The data preservation processing system 13 is realized by applying the function which the existing RAID controller originally has. Therefore, the data preservation processing program 62 can be adopted for a product of RAID controller which is already shipped to the market. Thereby effective data preservation processing can be realized.

The other effects are the same as those of the above-described first and the second exemplary embodiment.

Fourth Exemplary Embodiment

Next, a fourth exemplary embodiment of the present invention will be explained in detail with reference to drawings.

FIG. 9 is a block diagram illustrating an example of a structure of a data preservation processing device 64 according to the exemplary embodiment. Referring to FIG. 9, the data preservation processing device 64 of this exemplary embodiment includes: a memory monitoring and detection unit 60A which detects a memory being in an abnormal state, the memory being included in a controller which is communicably connected with a storage device and temporarily storing data which is inputted in the storage device; and a data protection unit 60B which changes a writing method concerning the storage device to write through when the memory monitoring and detection unit 60A detects the memory being in the abnormal state.

Advantageous Effects of the Fourth Exemplary Embodiment

The data preservation processing device 64 of this exemplary embodiment has a effect that the data preservation processing according to the status of occurrence of a bit error can be realized effectively. The reason is because, when the memory monitoring and detection unit 60A detects the memory which the RAID controller includes being in the abnormal state, the data protection unit 60B changes the write policy concerning the disk array by the RAID controller to write-through.

Other Exemplary Embodiments

The data preservation processing device 61, the RAID controller 32, the upper level device 83 and the data preservation processing device 64 can be realized by a computer and a program which controls the computer, special-purpose hardware, or a combination of the computer and the program which controls the computer and the special-purpose hardware respectively.

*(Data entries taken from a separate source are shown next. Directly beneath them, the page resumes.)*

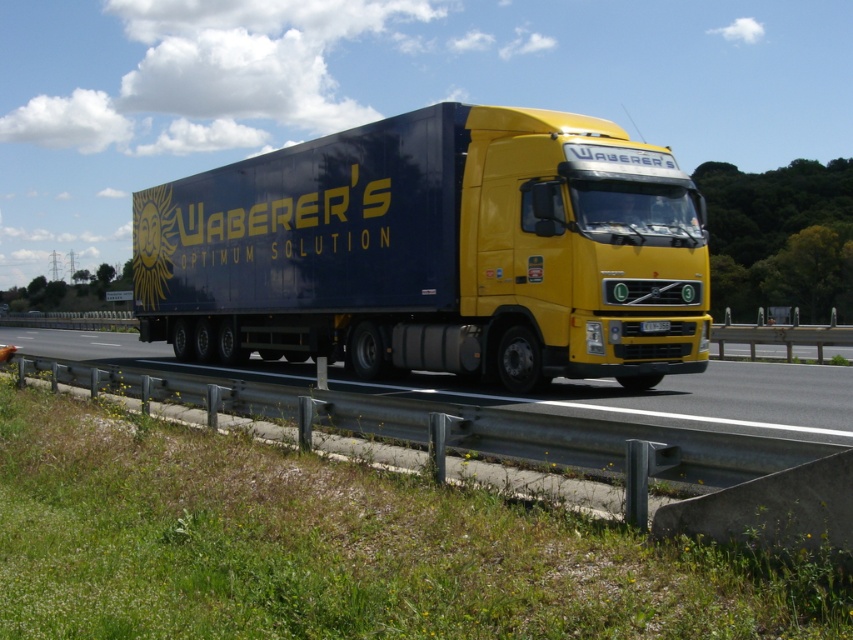
Question: Which point appears farthest from the camera in this image?

Choices:
 (A) (105, 356)
 (B) (439, 365)

Answer: (A)

Question: Can you confirm if matte black trailer truck at center is smaller than metallic gray highway at lower center?

Choices:
 (A) yes
 (B) no

Answer: (B)

Question: Is matte black trailer truck at center positioned in front of metallic gray highway at lower center?

Choices:
 (A) yes
 (B) no

Answer: (B)

Question: Is matte black trailer truck at center above metallic gray highway at lower center?

Choices:
 (A) no
 (B) yes

Answer: (B)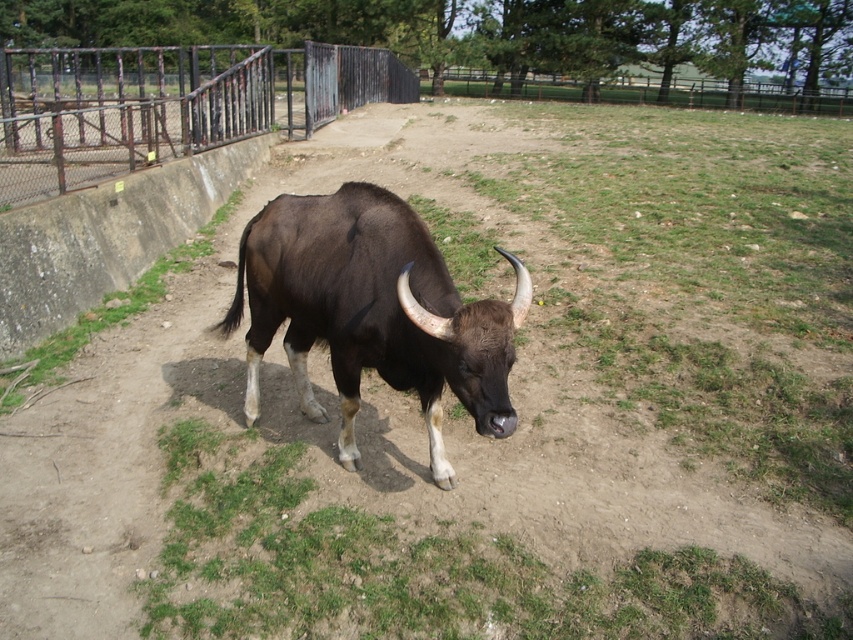
Question: Which object appears farthest from the camera in this image?

Choices:
 (A) rusty metal fence at upper center
 (B) brown glossy bull at center

Answer: (A)

Question: Can you confirm if brown glossy bull at center is thinner than rusty metal fence at upper center?

Choices:
 (A) no
 (B) yes

Answer: (B)

Question: Does brown glossy bull at center have a lesser width compared to rusty metal fence at upper center?

Choices:
 (A) yes
 (B) no

Answer: (A)

Question: Can you confirm if brown glossy bull at center is positioned below rusty metal fence at upper center?

Choices:
 (A) no
 (B) yes

Answer: (B)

FIG. 10 is a figure illustrating an example of a structure of a computer 1000 which can realize the data preservation processing device 61, the RAID controller 32, the upper level device 83 and the data preservation processing device 64. Referring to FIG. 10, the computer 1000 includes a processor 1001, a memory 1002, a storing device 1003 and an I/O (Input/Output) interface 1004. The computer 1000 can access a recording medium 1005. Either of the memory 1002 and the storing device 1003 is a storing device such as a RAM (Random

Access Memory), or a hard disk. The recording media 1005 is a storing device such as a RAM, or a hard disk, a ROM (Read Only Memory) and a portable recording medium. The storing device 1003 may be the recording medium 1005. The processor 1001 can carry out reading and writing of data and a program in the memory 1002 and the storing device 1003. The processor 1001 can access via the I/O interface 1004 the disk array 20, the upper level device 83, and/or the RAID controller 33, for example. The processor 1001 can access the recording medium 1005. A program which make the computer 1000 operate as the data preservation processing device 61, the RAID controller 32, the upper level device 83, or the data preservation processing device 64 is stored in the recording medium 1005.

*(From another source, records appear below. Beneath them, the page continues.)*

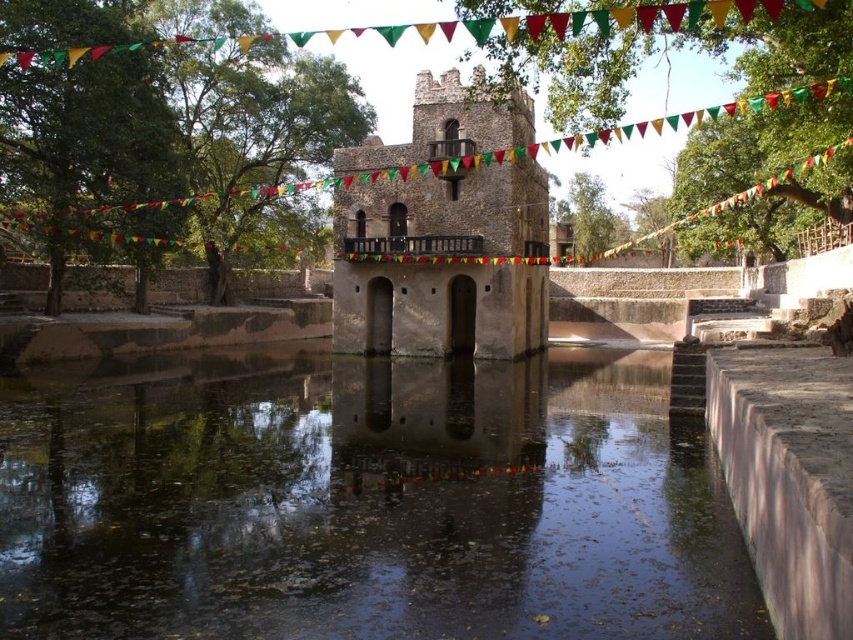
Is brown concrete river at center shorter than brown stone tower at center?

Yes.

Between brown concrete river at center and brown stone tower at center, which one is positioned lower?

brown concrete river at center is below.

Locate an element on the screen. The height and width of the screenshot is (640, 853). brown concrete river at center is located at coordinates (364, 502).

The width and height of the screenshot is (853, 640). In order to click on brown concrete river at center in this screenshot , I will do `click(364, 502)`.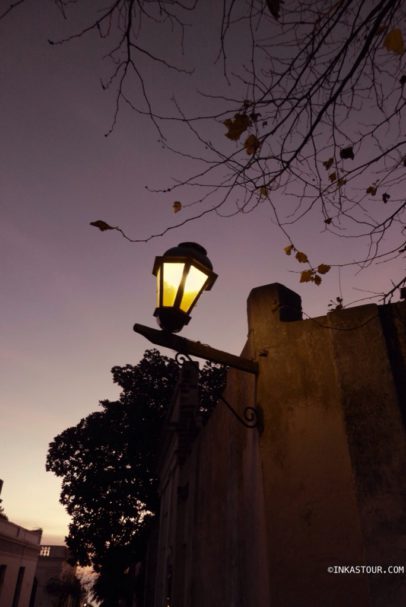
Identify the location of lamp. tap(184, 249).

The processor 1001 loads, in the memory 1002, the program which is stored in the recording medium 1005 and makes the computer 1000 operate as the data preservation processing device 61, the RAID controller 32, the upper level device 83, or the data preservation processing device 64. By the processor 1001 executing the program loaded in the memory 1002, the computer 1000 operates as the data preservation processing device 61, the RAID controller 32, the data preservation processing device 64, or the upper level device 82.

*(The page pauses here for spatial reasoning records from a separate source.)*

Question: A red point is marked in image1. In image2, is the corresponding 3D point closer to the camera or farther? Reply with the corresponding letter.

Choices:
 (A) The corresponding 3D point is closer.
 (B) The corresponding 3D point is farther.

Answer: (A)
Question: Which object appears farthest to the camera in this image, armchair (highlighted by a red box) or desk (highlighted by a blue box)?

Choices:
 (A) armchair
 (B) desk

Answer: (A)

The memory monitoring and detection unit 60A, the data protection unit 60B, the notification unit 60C, the memory monitoring and detection unit 62A, the data protection unit 62B, and the notification unit 62C can be realized, for example, by special purpose program which can realize the functions of each of the units and the processor 1001 which executes the program, where the special purpose program is loaded in the memory 1002 from the recording medium 1005 which stores the program. Or, part or all of the memory monitoring and detection unit 60A, the data protection unit 60B, the notification unit 60C, the memory monitoring and detection unit 62A, the data protection unit 62B, and the notification unit 62C can be realized by a special purpose circuit which realizes the functions of each unit.

In the control method disclosed by Patent document 1, when the main power source stops supplying power, the battery of the device, to which the main power source supplied power, supplies power to components of the device. And saving data is carried out using the power supplied by the battery. However, a technology to guarantee data when malfunction occurs in the components is not disclosed in Patent document 1.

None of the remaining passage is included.